═════ Information shown
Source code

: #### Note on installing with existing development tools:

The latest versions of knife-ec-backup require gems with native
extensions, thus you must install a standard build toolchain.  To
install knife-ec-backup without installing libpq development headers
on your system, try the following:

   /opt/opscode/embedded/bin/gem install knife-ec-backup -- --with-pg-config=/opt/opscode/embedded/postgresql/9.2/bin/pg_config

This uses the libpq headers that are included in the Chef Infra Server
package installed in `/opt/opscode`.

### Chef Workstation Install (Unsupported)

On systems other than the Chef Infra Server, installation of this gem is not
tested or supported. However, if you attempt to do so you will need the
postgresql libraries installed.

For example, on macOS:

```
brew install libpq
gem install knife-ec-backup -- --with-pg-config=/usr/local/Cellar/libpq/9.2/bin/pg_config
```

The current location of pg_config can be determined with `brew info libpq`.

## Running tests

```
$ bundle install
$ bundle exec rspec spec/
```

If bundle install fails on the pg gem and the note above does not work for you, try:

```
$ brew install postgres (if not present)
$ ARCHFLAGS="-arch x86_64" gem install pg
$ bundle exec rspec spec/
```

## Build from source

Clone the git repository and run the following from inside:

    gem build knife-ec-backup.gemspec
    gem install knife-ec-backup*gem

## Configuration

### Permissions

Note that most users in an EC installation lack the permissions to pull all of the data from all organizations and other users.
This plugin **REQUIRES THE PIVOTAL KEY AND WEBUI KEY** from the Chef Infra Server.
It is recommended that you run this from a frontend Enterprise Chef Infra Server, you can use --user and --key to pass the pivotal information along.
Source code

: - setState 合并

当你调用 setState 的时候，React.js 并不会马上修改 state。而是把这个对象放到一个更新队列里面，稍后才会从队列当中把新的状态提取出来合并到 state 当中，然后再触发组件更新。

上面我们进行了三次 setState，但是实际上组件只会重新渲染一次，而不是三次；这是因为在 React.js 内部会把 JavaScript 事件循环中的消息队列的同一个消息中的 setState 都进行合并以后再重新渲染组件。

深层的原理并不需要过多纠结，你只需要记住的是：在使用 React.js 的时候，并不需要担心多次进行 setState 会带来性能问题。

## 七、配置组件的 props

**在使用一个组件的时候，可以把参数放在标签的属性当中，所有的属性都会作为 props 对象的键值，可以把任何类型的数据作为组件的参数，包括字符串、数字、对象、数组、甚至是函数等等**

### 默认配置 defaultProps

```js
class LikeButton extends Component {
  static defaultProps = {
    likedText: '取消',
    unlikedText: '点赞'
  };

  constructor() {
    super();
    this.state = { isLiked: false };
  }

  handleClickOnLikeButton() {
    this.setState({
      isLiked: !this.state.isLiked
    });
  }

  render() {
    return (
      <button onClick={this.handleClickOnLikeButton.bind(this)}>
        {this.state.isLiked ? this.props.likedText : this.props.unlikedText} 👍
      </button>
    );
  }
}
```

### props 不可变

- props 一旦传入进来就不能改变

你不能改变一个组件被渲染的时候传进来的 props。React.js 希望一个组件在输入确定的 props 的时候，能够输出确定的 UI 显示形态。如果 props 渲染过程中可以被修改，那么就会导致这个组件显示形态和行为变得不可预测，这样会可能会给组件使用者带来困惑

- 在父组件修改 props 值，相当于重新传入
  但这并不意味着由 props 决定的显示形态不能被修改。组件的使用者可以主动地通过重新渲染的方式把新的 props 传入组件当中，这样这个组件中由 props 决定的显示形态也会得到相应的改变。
══════════
The answer should reproduce all of the data without any alteration.

Source code

: #### Note on installing with existing development tools:

The latest versions of knife-ec-backup require gems with native
extensions, thus you must install a standard build toolchain.  To
install knife-ec-backup without installing libpq development headers
on your system, try the following:

   /opt/opscode/embedded/bin/gem install knife-ec-backup -- --with-pg-config=/opt/opscode/embedded/postgresql/9.2/bin/pg_config

This uses the libpq headers that are included in the Chef Infra Server
package installed in `/opt/opscode`.

### Chef Workstation Install (Unsupported)

On systems other than the Chef Infra Server, installation of this gem is not
tested or supported. However, if you attempt to do so you will need the
postgresql libraries installed.

For example, on macOS:

```
brew install libpq
gem install knife-ec-backup -- --with-pg-config=/usr/local/Cellar/libpq/9.2/bin/pg_config
```

The current location of pg_config can be determined with `brew info libpq`.

## Running tests

```
$ bundle install
$ bundle exec rspec spec/
```

If bundle install fails on the pg gem and the note above does not work for you, try:

```
$ brew install postgres (if not present)
$ ARCHFLAGS="-arch x86_64" gem install pg
$ bundle exec rspec spec/
```

## Build from source

Clone the git repository and run the following from inside:

    gem build knife-ec-backup.gemspec
    gem install knife-ec-backup*gem

## Configuration

### Permissions

Note that most users in an EC installation lack the permissions to pull all of the data from all organizations and other users.
This plugin **REQUIRES THE PIVOTAL KEY AND WEBUI KEY** from the Chef Infra Server.
It is recommended that you run this from a frontend Enterprise Chef Infra Server, you can use --user and --key to pass the pivotal information along.
Source code

: - setState 合并

当你调用 setState 的时候，React.js 并不会马上修改 state。而是把这个对象放到一个更新队列里面，稍后才会从队列当中把新的状态提取出来合并到 state 当中，然后再触发组件更新。

上面我们进行了三次 setState，但是实际上组件只会重新渲染一次，而不是三次；这是因为在 React.js 内部会把 JavaScript 事件循环中的消息队列的同一个消息中的 setState 都进行合并以后再重新渲染组件。

深层的原理并不需要过多纠结，你只需要记住的是：在使用 React.js 的时候，并不需要担心多次进行 setState 会带来性能问题。

## 七、配置组件的 props

**在使用一个组件的时候，可以把参数放在标签的属性当中，所有的属性都会作为 props 对象的键值，可以把任何类型的数据作为组件的参数，包括字符串、数字、对象、数组、甚至是函数等等**

### 默认配置 defaultProps

```js
class LikeButton extends Component {
  static defaultProps = {
    likedText: '取消',
    unlikedText: '点赞'
  };

  constructor() {
    super();
    this.state = { isLiked: false };
  }

  handleClickOnLikeButton() {
    this.setState({
      isLiked: !this.state.isLiked
    });
  }

  render() {
    return (
      <button onClick={this.handleClickOnLikeButton.bind(this)}>
        {this.state.isLiked ? this.props.likedText : this.props.unlikedText} 👍
      </button>
    );
  }
}
```

### props 不可变

- props 一旦传入进来就不能改变

你不能改变一个组件被渲染的时候传进来的 props。React.js 希望一个组件在输入确定的 props 的时候，能够输出确定的 UI 显示形态。如果 props 渲染过程中可以被修改，那么就会导致这个组件显示形态和行为变得不可预测，这样会可能会给组件使用者带来困惑

- 在父组件修改 props 值，相当于重新传入
  但这并不意味着由 props 决定的显示形态不能被修改。组件的使用者可以主动地通过重新渲染的方式把新的 props 传入组件当中，这样这个组件中由 props 决定的显示形态也会得到相应的改变。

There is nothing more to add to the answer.